The sun had already set, leaving a red glow in the western sky, and a light breeze sprang up out of the south. There was still sufficient light for the soldiers to see by, and now they waited calmly while Clément estimated the closing distance between the riders and his thin blue lines.
When the Bedouin were forty yards away he dropped his sword arm. “Front rank, fire!” he shouted, his voice hoarse.
The sharp crash and echo of the muskets in the evening air drowned out the yells of the Arabs. The muskets spouted smoke into the space between the French and the Bedouin, which the breeze wafted back over the soldiers, allowing them to observe their handiwork. The soldiers had aimed well, as a half-dozen men tumbled off their mounts into the sand.

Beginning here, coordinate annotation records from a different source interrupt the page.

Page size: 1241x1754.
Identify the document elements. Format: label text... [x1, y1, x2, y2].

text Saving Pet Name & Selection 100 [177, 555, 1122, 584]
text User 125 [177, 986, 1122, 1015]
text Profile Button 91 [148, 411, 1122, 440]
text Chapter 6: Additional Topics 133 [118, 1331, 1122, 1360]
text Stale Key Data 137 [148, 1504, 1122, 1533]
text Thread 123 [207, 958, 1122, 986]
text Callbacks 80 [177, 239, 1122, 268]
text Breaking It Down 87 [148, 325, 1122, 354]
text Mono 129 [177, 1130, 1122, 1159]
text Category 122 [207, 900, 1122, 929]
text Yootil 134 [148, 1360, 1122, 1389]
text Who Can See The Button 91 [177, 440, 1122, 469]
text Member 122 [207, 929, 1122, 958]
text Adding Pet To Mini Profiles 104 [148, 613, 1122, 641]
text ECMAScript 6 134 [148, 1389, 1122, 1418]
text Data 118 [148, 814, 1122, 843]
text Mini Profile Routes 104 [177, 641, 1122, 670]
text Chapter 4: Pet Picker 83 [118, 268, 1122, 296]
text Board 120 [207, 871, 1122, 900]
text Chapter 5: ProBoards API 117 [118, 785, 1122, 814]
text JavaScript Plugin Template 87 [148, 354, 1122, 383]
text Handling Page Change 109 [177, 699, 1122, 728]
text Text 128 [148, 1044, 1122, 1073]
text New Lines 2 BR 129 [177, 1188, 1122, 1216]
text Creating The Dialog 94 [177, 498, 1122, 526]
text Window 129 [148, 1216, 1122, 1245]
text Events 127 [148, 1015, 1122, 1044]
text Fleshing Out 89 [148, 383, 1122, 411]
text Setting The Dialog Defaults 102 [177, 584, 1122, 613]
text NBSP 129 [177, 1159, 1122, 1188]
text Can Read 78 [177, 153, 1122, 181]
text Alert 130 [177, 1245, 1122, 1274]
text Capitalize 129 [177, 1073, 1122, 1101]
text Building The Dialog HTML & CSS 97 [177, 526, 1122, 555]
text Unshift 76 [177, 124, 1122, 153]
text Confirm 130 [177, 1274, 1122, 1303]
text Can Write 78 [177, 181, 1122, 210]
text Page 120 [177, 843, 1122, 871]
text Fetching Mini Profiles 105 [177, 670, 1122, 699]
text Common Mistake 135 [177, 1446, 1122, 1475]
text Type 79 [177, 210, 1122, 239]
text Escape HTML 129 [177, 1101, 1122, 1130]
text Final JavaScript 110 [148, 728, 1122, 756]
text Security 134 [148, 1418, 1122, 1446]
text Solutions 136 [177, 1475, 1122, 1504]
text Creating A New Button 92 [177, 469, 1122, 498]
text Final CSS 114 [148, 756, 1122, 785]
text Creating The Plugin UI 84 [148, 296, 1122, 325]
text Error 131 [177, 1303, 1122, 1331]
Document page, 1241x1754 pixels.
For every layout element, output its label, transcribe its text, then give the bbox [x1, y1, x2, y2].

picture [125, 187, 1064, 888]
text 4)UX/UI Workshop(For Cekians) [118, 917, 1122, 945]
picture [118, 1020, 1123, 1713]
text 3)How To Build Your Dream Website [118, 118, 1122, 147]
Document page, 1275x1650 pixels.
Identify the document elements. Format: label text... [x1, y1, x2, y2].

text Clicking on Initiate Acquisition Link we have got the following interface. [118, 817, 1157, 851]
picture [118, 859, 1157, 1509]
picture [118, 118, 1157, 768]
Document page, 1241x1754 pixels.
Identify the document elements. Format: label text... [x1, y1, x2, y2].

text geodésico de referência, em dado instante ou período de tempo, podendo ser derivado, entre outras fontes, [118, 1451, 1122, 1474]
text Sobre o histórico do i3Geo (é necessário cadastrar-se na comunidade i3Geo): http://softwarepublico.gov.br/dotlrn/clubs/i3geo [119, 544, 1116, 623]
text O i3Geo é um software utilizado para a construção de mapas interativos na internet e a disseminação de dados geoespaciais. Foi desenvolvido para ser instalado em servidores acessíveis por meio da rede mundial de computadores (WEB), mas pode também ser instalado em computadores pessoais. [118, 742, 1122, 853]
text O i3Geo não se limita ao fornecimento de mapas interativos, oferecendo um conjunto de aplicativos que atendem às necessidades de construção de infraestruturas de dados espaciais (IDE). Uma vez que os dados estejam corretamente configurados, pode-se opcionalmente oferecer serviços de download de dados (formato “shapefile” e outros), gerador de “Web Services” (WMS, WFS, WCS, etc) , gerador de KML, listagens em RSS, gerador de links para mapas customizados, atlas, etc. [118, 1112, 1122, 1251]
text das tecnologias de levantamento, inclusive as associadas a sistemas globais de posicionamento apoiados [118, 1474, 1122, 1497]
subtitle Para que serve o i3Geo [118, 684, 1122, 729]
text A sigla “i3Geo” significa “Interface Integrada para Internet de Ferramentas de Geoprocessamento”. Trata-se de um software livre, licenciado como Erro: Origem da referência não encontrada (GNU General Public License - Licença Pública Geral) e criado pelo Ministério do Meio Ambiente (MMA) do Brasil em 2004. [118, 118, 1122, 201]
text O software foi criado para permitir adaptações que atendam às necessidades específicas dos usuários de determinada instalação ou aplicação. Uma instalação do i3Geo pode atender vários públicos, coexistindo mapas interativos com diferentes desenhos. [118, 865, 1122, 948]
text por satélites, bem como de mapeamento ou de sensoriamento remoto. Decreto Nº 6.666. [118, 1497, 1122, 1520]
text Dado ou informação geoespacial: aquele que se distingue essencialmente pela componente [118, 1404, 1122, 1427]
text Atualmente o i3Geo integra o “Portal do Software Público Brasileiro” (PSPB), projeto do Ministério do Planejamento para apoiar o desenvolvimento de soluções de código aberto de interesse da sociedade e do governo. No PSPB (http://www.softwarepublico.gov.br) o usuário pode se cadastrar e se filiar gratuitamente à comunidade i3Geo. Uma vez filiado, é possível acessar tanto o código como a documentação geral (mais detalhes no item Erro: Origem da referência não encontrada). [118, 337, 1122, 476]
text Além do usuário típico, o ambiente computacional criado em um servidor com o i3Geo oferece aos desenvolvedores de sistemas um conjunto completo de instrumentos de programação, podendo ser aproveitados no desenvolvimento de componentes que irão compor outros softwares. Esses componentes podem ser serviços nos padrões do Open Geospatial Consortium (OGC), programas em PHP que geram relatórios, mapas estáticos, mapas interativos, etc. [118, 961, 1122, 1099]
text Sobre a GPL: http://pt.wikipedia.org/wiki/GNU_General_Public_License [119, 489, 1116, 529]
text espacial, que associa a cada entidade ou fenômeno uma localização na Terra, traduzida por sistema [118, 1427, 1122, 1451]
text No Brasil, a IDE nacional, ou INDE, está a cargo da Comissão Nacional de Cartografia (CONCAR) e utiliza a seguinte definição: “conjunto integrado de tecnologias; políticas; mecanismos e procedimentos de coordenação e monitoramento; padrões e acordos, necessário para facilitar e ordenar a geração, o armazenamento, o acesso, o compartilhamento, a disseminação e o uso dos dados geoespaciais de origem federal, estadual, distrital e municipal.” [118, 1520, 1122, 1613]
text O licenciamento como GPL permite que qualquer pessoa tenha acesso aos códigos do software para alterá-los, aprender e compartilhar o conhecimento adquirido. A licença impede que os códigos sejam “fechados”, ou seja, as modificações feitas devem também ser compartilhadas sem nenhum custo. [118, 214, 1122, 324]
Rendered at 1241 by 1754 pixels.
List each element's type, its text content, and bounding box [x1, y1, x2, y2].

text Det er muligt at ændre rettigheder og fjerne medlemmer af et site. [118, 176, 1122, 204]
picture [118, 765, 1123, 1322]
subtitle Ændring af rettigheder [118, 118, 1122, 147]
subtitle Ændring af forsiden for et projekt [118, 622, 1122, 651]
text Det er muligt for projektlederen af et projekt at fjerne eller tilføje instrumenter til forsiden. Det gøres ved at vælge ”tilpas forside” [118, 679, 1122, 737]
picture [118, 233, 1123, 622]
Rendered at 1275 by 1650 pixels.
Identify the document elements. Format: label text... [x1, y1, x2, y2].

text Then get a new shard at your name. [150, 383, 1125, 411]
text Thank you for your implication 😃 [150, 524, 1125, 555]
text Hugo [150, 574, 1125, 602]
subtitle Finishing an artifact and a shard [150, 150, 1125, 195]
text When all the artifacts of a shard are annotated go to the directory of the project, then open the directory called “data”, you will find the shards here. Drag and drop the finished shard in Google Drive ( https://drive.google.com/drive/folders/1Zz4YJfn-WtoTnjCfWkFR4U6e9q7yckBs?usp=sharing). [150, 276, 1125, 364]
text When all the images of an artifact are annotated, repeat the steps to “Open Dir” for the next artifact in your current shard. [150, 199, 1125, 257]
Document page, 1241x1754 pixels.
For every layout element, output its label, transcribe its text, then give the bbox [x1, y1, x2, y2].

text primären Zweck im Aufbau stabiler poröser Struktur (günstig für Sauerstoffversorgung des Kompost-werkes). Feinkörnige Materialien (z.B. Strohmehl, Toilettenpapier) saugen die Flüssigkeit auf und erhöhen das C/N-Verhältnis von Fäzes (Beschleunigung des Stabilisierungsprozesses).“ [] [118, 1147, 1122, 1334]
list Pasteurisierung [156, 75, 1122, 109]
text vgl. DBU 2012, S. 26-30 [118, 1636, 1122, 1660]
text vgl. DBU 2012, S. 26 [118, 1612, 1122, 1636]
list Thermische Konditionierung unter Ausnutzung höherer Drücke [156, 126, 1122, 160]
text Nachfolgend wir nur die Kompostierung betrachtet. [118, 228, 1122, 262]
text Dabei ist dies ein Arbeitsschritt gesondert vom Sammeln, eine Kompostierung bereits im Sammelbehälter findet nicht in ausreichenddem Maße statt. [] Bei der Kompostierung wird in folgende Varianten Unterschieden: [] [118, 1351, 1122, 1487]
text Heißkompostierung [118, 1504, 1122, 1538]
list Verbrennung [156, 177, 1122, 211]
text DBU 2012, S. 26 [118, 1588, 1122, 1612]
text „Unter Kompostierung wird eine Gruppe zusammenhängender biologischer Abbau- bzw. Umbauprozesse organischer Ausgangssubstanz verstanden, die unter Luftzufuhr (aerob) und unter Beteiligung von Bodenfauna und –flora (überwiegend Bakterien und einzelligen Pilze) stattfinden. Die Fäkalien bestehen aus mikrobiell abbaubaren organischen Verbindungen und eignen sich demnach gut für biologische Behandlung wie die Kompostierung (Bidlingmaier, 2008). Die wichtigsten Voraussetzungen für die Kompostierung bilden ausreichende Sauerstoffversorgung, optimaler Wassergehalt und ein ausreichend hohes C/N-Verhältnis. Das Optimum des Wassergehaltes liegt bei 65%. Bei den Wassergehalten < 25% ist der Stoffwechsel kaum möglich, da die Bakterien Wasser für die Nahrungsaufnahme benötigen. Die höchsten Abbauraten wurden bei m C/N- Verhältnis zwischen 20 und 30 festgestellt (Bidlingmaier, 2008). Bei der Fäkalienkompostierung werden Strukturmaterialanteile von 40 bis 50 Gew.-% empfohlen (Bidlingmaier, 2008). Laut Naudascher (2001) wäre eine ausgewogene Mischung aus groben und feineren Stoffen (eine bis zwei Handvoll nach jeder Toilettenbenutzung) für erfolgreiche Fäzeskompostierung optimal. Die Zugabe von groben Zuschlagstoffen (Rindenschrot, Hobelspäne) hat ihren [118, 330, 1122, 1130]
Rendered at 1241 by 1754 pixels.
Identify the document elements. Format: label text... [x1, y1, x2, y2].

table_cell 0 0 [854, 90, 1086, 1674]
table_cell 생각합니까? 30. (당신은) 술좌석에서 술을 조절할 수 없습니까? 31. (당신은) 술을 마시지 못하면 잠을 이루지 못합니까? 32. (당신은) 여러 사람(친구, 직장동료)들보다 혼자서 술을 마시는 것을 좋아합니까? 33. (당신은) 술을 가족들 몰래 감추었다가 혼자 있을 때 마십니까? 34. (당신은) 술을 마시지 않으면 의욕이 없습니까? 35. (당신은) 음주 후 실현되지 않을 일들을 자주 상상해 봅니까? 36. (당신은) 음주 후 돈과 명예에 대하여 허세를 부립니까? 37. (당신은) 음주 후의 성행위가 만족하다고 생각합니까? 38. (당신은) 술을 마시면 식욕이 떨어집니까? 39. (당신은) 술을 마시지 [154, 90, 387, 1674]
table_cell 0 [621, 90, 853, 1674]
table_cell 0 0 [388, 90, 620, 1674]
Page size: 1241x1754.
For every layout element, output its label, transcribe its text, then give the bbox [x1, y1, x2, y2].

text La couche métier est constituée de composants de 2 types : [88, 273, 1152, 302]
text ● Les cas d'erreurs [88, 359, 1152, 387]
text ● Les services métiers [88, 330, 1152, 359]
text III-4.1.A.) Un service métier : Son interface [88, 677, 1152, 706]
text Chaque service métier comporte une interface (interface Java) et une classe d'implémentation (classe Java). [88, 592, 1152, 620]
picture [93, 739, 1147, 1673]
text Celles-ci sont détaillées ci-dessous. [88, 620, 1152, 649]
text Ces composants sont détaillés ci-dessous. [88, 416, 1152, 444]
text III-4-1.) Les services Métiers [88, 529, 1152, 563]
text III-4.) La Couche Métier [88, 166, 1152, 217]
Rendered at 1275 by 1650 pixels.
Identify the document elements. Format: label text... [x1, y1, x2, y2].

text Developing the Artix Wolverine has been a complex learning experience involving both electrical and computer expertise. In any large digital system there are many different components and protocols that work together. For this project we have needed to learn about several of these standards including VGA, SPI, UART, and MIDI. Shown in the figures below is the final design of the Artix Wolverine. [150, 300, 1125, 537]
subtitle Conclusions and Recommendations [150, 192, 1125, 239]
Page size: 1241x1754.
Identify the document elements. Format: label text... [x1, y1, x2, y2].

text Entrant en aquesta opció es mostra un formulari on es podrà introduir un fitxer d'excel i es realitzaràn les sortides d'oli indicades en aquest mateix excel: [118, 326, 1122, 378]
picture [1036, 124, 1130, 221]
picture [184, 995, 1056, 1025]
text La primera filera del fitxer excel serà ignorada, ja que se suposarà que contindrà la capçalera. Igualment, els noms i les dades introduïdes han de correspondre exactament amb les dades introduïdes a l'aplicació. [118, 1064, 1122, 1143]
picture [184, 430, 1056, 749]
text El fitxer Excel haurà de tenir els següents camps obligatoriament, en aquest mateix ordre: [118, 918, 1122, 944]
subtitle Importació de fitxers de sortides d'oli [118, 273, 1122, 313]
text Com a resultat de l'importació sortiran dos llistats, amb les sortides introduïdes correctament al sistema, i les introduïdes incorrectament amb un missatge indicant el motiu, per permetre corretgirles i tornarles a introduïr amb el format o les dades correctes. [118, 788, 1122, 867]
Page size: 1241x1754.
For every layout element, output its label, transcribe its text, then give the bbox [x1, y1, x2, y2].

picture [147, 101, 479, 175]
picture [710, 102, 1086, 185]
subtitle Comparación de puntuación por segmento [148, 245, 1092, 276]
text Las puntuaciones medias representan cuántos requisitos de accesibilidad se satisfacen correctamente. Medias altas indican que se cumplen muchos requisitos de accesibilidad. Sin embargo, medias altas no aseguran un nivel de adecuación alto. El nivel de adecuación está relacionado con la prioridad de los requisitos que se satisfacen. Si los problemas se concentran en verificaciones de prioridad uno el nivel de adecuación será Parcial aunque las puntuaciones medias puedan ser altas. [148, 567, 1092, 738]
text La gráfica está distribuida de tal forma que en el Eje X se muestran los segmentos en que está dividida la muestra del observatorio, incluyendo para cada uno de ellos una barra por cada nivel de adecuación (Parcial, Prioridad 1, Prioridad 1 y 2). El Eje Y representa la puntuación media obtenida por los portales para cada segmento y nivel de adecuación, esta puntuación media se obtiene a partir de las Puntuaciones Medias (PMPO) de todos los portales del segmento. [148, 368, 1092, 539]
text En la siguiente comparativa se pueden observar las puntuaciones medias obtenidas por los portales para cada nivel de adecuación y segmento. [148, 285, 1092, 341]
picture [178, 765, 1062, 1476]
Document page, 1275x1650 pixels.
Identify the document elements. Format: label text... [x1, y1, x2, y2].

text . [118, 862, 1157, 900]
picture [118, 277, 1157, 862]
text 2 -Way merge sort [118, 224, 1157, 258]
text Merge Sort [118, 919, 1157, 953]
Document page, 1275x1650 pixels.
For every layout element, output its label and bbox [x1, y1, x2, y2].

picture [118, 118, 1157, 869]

“Rear rank, prepare to fire. Front rank reload!” Clément shouted. He was pleased with the shooting, but the impetus of the riders, while broken, had not been halted.
“Fire!” he called, and again the muskets spewed fire and death as his second line of muskets took their toll. When the smoke cleared they could see that many more of the Bedouin had fallen; their war cries changed to cries of pain and alarm. This time they dragged their horses to a stop, and the ones at the rear, seeing the destruction wrought by the French, spun their agile mounts and lashed and spurred their horses back up the slope to disappear into the gloom, leaving their luckless companions lying where they had fallen. Several of the horses quickly chased after the fleeing Bedouin, leaving a couple to stand looking lost near their former riders.